THE PROBLEM:
As the answer, give a copy of each line below that includes the word "moderate".

PROVIDED MATERIAL:
BEGIN

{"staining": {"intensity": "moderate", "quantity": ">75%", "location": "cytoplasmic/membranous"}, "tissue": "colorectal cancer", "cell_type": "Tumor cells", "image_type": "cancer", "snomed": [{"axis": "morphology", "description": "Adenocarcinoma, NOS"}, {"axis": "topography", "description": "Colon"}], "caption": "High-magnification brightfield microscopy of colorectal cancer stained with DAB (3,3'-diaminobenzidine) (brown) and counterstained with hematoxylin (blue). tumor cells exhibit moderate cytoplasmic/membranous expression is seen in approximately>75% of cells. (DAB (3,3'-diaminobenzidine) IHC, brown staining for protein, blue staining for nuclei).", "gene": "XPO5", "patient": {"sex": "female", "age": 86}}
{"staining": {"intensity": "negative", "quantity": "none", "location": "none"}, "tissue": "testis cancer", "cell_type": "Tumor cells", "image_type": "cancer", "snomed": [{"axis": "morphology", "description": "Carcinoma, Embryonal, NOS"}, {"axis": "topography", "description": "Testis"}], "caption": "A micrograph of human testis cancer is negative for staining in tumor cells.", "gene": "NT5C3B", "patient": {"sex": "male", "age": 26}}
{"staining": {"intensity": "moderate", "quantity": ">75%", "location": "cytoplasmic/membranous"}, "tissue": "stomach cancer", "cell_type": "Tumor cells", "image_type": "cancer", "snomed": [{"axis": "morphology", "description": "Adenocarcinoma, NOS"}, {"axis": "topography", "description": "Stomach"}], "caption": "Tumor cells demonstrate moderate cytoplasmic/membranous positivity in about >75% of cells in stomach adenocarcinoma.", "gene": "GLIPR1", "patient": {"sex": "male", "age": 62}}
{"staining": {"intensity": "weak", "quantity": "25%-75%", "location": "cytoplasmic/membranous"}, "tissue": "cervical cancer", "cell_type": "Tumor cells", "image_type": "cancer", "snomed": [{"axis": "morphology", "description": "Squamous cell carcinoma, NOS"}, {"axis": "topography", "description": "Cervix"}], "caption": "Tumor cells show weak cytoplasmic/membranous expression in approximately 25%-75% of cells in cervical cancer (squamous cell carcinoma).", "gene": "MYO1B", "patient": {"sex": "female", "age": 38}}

END

ANSWER FOR THIS EXERCISE:
{"staining": {"intensity": "moderate", "quantity": ">75%", "location": "cytoplasmic/membranous"}, "tissue": "colorectal cancer", "cell_type": "Tumor cells", "image_type": "cancer", "snomed": [{"axis": "morphology", "description": "Adenocarcinoma, NOS"}, {"axis": "topography", "description": "Colon"}], "caption": "High-magnification brightfield microscopy of colorectal cancer stained with DAB (3,3'-diaminobenzidine) (brown) and counterstained with hematoxylin (blue). tumor cells exhibit moderate cytoplasmic/membranous expression is seen in approximately>75% of cells. (DAB (3,3'-diaminobenzidine) IHC, brown staining for protein, blue staining for nuclei).", "gene": "XPO5", "patient": {"sex": "female", "age": 86}}
{"staining": {"intensity": "moderate", "quantity": ">75%", "location": "cytoplasmic/membranous"}, "tissue": "stomach cancer", "cell_type": "Tumor cells", "image_type": "cancer", "snomed": [{"axis": "morphology", "description": "Adenocarcinoma, NOS"}, {"axis": "topography", "description": "Stomach"}], "caption": "Tumor cells demonstrate moderate cytoplasmic/membranous positivity in about >75% of cells in stomach adenocarcinoma.", "gene": "GLIPR1", "patient": {"sex": "male", "age": 62}}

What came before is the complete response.